Segment Open
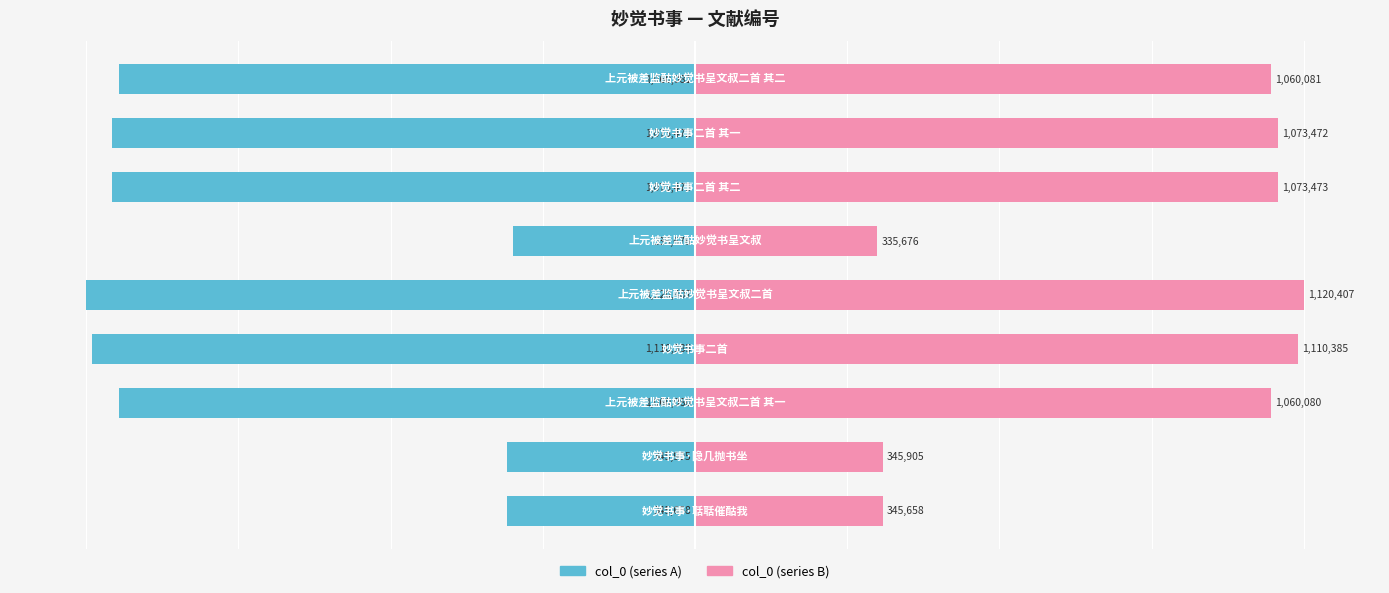

Are the bars grouped side by side (vs. stacked)?

Yes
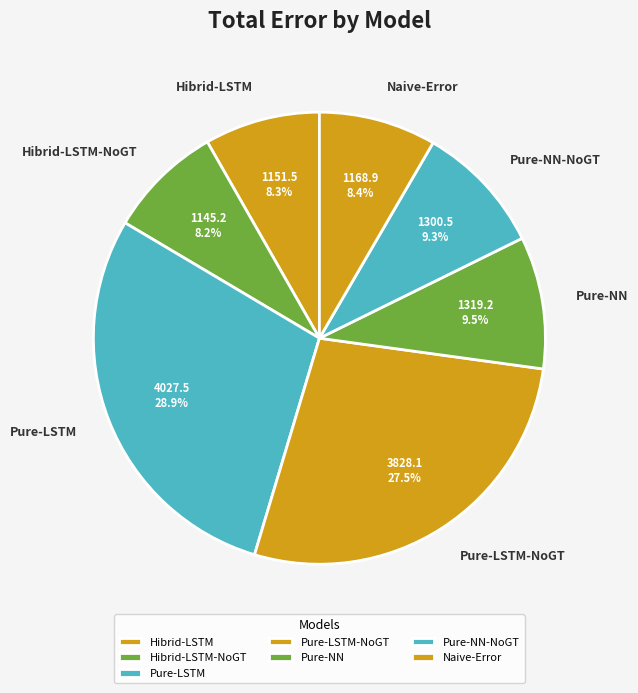

To the nearest percent, what is the difference between the Pure-LSTM and Pure-LSTM-NoGT slice percentages?

1%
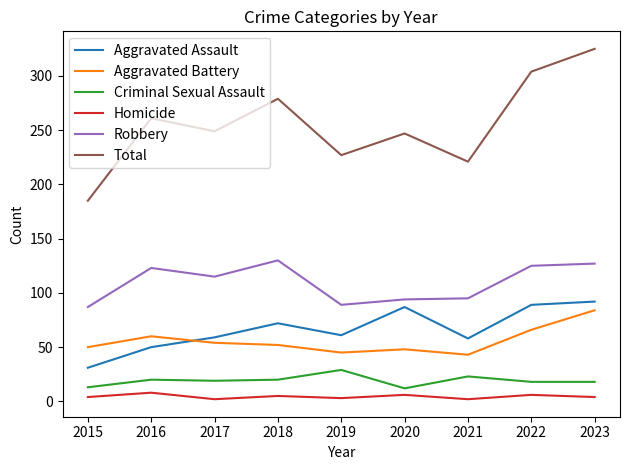

Count the number of categories in the chart.

9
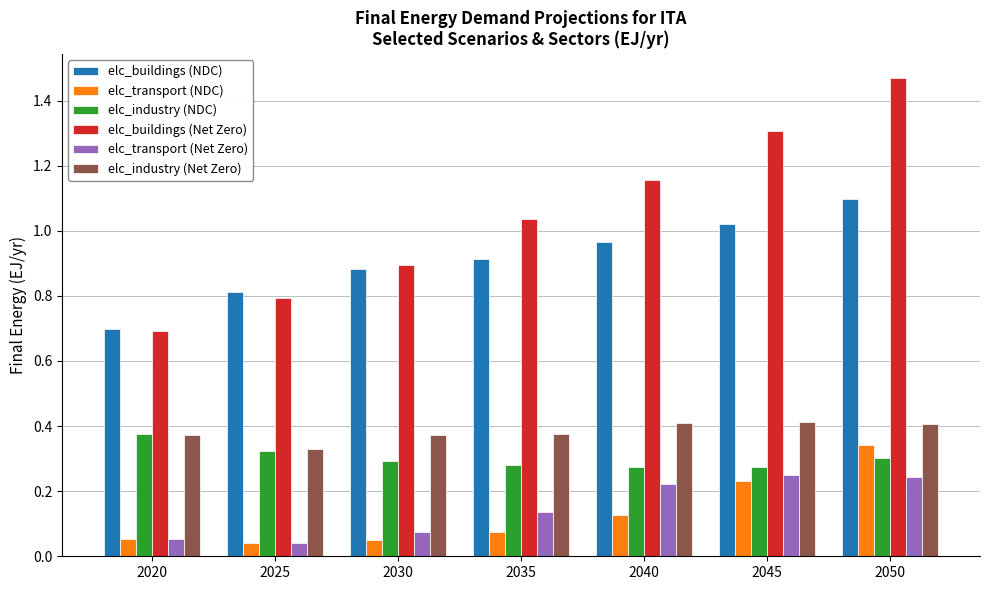

How many bars are there in each group?

6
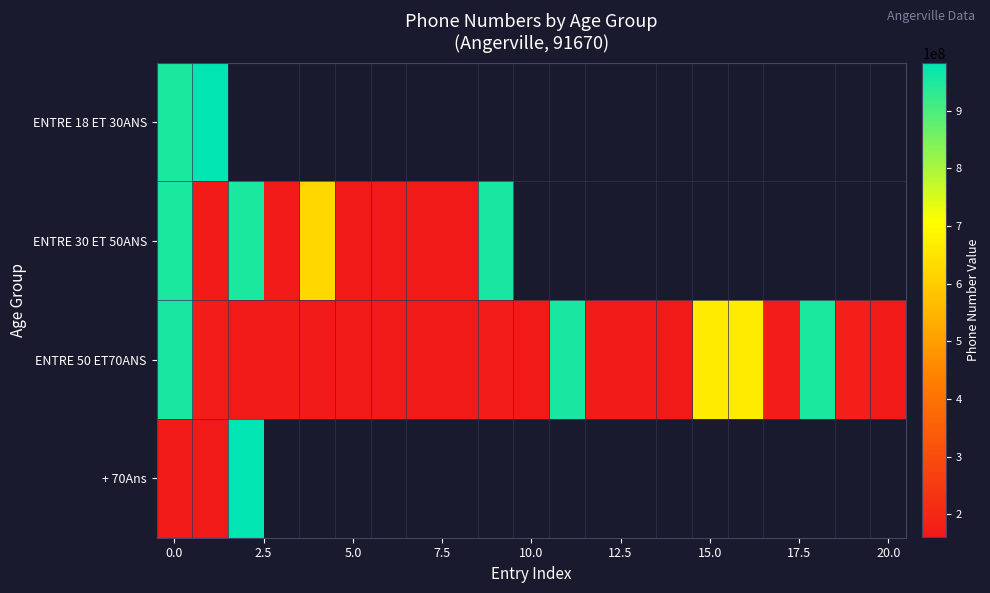

Which series has the largest total across all categories?

ENTRE 50 ET70ANS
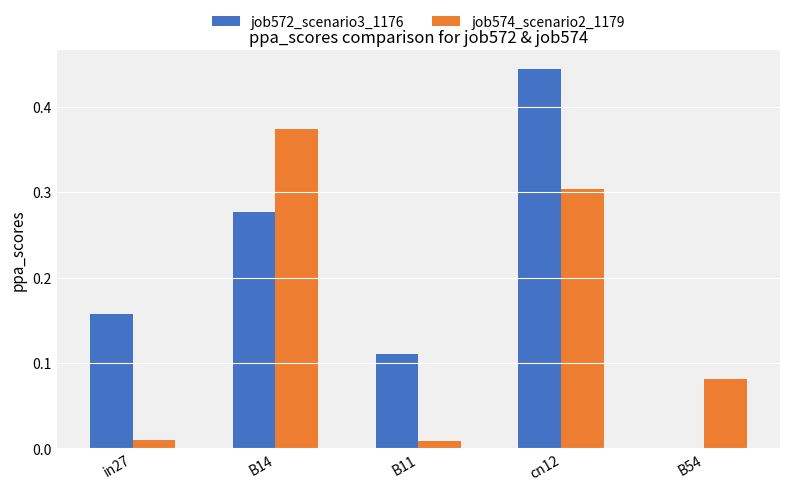

Which series has the largest total across all categories?

job572_scenario3_1176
Segment Closed
* EXERCISE BRIEF *
Render the items as a Markdown table with the columns Row and Line. Begin at the line that contains "ENTRE 50 ET70ANS", stop after the last line of the items, and leave out blank lines and the pictures.

* EXERCISE RESPONSE *
| Row | Line |
|---|---|
| 1 | ENTRE 50 ET70ANS |
| 2 | Which series has the largest total across all categories? |
| 3 | job572_scenario3_1176 |